US regulators have begun investigating tech giants' investments in generative artificial intelligence startups including OpenAI, the creator of ChatGPT
Meta has been investing billions of dollars to boost its computing capacity for the power-hungry generative AI products that it is integrating into services such as Facebook, Instagram, and WhatsApp. AFP News

UK chip designer 'Arm Holdings' has seen its stock market value almost double in less than a week, as the race to mass-produce AI technology heats up.

The Cambridge-based company reported financial results last Wednesday that showed demand for AI-related technology is boosting its sales.

Since then, Arm's shares have soared and are currently up more than 98 per cent.

Chips designed by Arm already power almost every smartphone in the world.

The firm was taken private by Japan's SoftBank in 2016 and it returned to the stock market last September.

Their increase in value reflects the rising demand for AI materials, such as silicon chips and central processing units (CPUs).

US President Joe Biden recently signed the CHIPS Act, which gives $52 billion in subsidies to build factories across America.

Earlier this year, The European Commission proposed the creation of "AI Factories" to help boost the uptake of generative AI in strategic sectors.

The EU says their proposed initiative was made necessary by AI's rapid and disruptive acceleration.

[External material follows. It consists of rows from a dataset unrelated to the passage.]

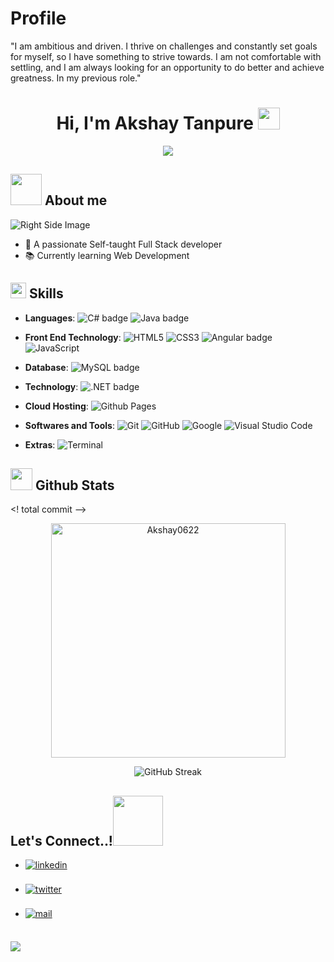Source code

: # Profile
"I am ambitious and driven. I thrive on challenges and constantly set goals for myself, so I have something to strive towards. I am not comfortable with settling, and I am always looking for an opportunity to do better and achieve greatness. In my previous role."

<h1 align="center"><b>Hi, I'm Akshay Tanpure</b> <img src="https://media.giphy.com/media/hvRJCLFzcasrR4ia7z/giphy.gif" width="35"></h1>

<p align="center">
  <a href="https://github.com/DenverCoder1/readme-typing-svg"><img src="https://readme-typing-svg.herokuapp.com?font=Time+New+Roman&color=cyan&size=25&center=true&vCenter=true&width=600&height=100&lines=HELLO+GITHUB+COMMUNITY..&hearts;++;FULL-STACK+DEVELOPER,;Engineer,;CTF+Newbie,;Active+Learner/Researcher,;Love+to+learn+new+stuffs..<3"></a>
</p>

## <img src="https://github.com/Akshay0622/Akshay0622/raw/main/assets/mdImages/about_me.gif" width="50"> About me

![Right Side Image](https://github.com/Akshay0622/Akshay0622/raw/main/assets/mdImages/Right_Side.gif)
  
- 🚀 A passionate Self-taught Full Stack developer
- 📚 Currently learning Web Development

## <img src="https://media2.giphy.com/media/QssGEmpkyEOhBCb7e1/giphy.gif?cid=ecf05e47a0n3gi1bfqntqmob8g9aid1oyj2wr3ds3mg700bl&rid=giphy.gif" width="25"> Skills

<p align="center">

- **Languages**: 
  <img src="https://img.shields.io/badge/C%23-%232370ED.svg?style=for-the-badge&logo=c-sharp&logoColor=white" alt="C# badge">
  <img src="https://img.shields.io/badge/Java-%23ED8B00.svg?style=for-the-badge&logo=java&logoColor=white" alt="Java badge">

- **Front End Technology**:
  ![HTML5](https://img.shields.io/badge/HTML5-%23E34F26.svg?style=for-the-badge&logo=html5&logoColor=white)
  ![CSS3](https://img.shields.io/badge/CSS-%231572B6.svg?style=for-the-badge&logo=css3&logoColor=white)
  <img src="https://img.shields.io/badge/Angular-%23DD0031.svg?style=for-the-badge&logo=angular&logoColor=white" alt="Angular badge">
  ![JavaScript](https://img.shields.io/badge/JavaScript-%23F7DF1E.svg?style=for-the-badge&logo=javascript&logoColor=black)

- **Database**: 
  <img src="https://img.shields.io/badge/MySQL-%2300758F.svg?style=for-the-badge&logo=mysql&logoColor=white" alt="MySQL badge">
  
- **Technology**: 
  <img src="https://img.shields.io/badge/.NET-%23239120.svg?style=for-the-badge&logo=.net&logoColor=white" alt=".NET badge">

- **Cloud Hosting**: 
  ![Github Pages](https://img.shields.io/badge/GitHub%20Pages-%23327FC7.svg?style=for-the-badge&logo=github&logoColor=white)

- **Softwares and Tools**: 
  ![Git](https://img.shields.io/badge/git-%23F05033.svg?style=for-the-badge&logo=git&logoColor=white)
  ![GitHub](https://img.shields.io/badge/github-%23121011.svg?style=for-the-badge&logo=github&logoColor=white)
  ![Google](https://img.shields.io/badge/google-%234285F4.svg?style=for-the-badge&logo=google&logoColor=white)
  ![Visual Studio Code](https://img.shields.io/badge/Visual%20Studio%20Code-0078d7.svg?style=for-the-badge&logo=visual-studio-code&logoColor=white)
   
- **Extras**:
  ![Terminal](https://img.shields.io/badge/Terminal-%23054020?style=for-the-badge&logo=gnu-bash&logoColor=white)

</p>

## <img src="https://media.giphy.com/media/iY8CRBdQXODJSCERIr/giphy.gif" width="35"> Github Stats
<! total commit -->
  <!-- <a href="https://github.com/Akshay0622/">
  <img src="https://github-readme-stats.vercel.app/api?username=Akshay0622&include_all_commits=true&count_private=true&show_icons=true&line_height=20&title_color=7A7ADB&icon_color=2234AE&text_color=D3D3D3&bg_color=0,000000,130F40" width="450"/>
</a>
   -->

<div align="center">

  <img src="https://github-readme-stats.vercel.app/api/top-langs?username=Akshay0622&show_icons=true&locale=en&layout=compact&line_height=20&title_color=7A7ADB&icon_color=2234AE&text_color=D3D3D3&bg_color=0,000000,130F40" width="375"  alt="Akshay0622"/><br>


<!-- Github Streak -->
<p align="center">
  <img src="https://github-readme-streak-stats.herokuapp.com/?user=Akshay0622&theme=dark" alt="GitHub Streak" />
</p>
</a>

</div>

## <b> Let's Connect..!</b><img src="https://github.com/Akshay0622/Akshay0622/raw/main/assets/mdImages/handshake.gif" width ="80">

<div align='left'>

<ul>
  <li>
    <a href="https://linkedin.com/in/akshay-tanpure-691b67246" target="_blank">
      <img src="https://img.shields.io/badge/linkedin%3A%20akshay--tanpure--691b67246%2300acee.svg?color=405DE6&style=for-the-badge&logo=linkedin&logoColor=white" alt="linkedin" style="margin-bottom: 5px;"/>
    </a>
  </li>
  <br>
  <li>
    <a href="https://twitter.com/Akshay0622" target="_blank">
      <img src="https://img.shields.io/badge/twitter%3A%20Akshay0622%2300acee.svg?color=1DA1F2&style=for-the-badge&logo=twitter&logoColor=white" alt="twitter" style="margin-bottom: 5px;"/>
    </a>
  </li>
  <br>
  <li>
    <a href="mailto:akshaytanpure226@gmail.com" target="_blank">
      <img src="https://img.shields.io/badge/gmail%3A%20akshaytanpure226%40gmail.com-%23EA4335.svg?style=for-the-badge&logo=gmail&logoColor=white" alt="mail" style="margin-bottom: 5px;" />
    </a>
  </li>
</ul>

</div>



<br>
<img src="https://user-images.githubusercontent.com/73097560/115834477-dbab4500-a447-11eb-908a-139a6edaec5c.gif">
<br>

It noted the critical role of foundation models like GPT-4, which gave rise to general-purpose AI systems such as OpenAI's ChatGPT and Google's Bard.

"Mastery of the latest developments in generative AI will become a key lever of Europe's competitiveness and technological sovereignty," reads the strategy, which outlines a strategic investment framework capitalising on the EU's assets.

However, AI developers and tech entrepreneurs are seeking ways to diversify their hardware options, including by exploring chipmaking ventures of their own.

Chipmaker Nvidia has seen its shares more than triple in value in the last year because of its uncontested leadership in AI-training chips, to more than $1.7 trillion.

Last month, tech mogul Elon Musk revealed that Tesla, his automotive company, which designs, manufactures and sells electric vehicles (EVs), will be spending over a whopping $500 million on Nvidia AI chips alone this year.

Meta Platforms, the parent company of Facebook, plans to deploy its own custom-designed artificial intelligence chips, codenamed Artemis, into its data centres this year, according to an internal document seen by Reuters.

Arm's technology is not directly used for AI work, but chip makers like Nvidia are choosing it for CPUs that complement their AI-specific chips.

As companies scramble to source AI materials, investors are eager to support them with significant capital.

A report in the Wall Street Journal claimed that OpenAI CEO Sam Altman is seeking to raise $7 trillion from investors in the Middle East, including the United Arab Emirates, for a semiconductor initiative to power AI projects that would rival Nvidia.

According to the Journal scoop, Altman is pitching a partnership between OpenAI, various investors, chip makers and power providers, which together would put up money to build chip foundries that would then be run by existing chip makers.

OpenAI would agree to be a significant customer of the new factories.

The discussions are in their early stages, the full list of potential investors isn't known, and the effort could span years and ultimately might not succeed.

OpenAI, the company behind the infamous chatbot ChatGPT, are one of the world leaders in AI development.

Microsoft has invested more than $10 billion into OpenAI, and the two businesses have a close partnership, with Microsoft boss Satya Nadella, and Sam Altman, the AI company's chief executive, frequently appearing together.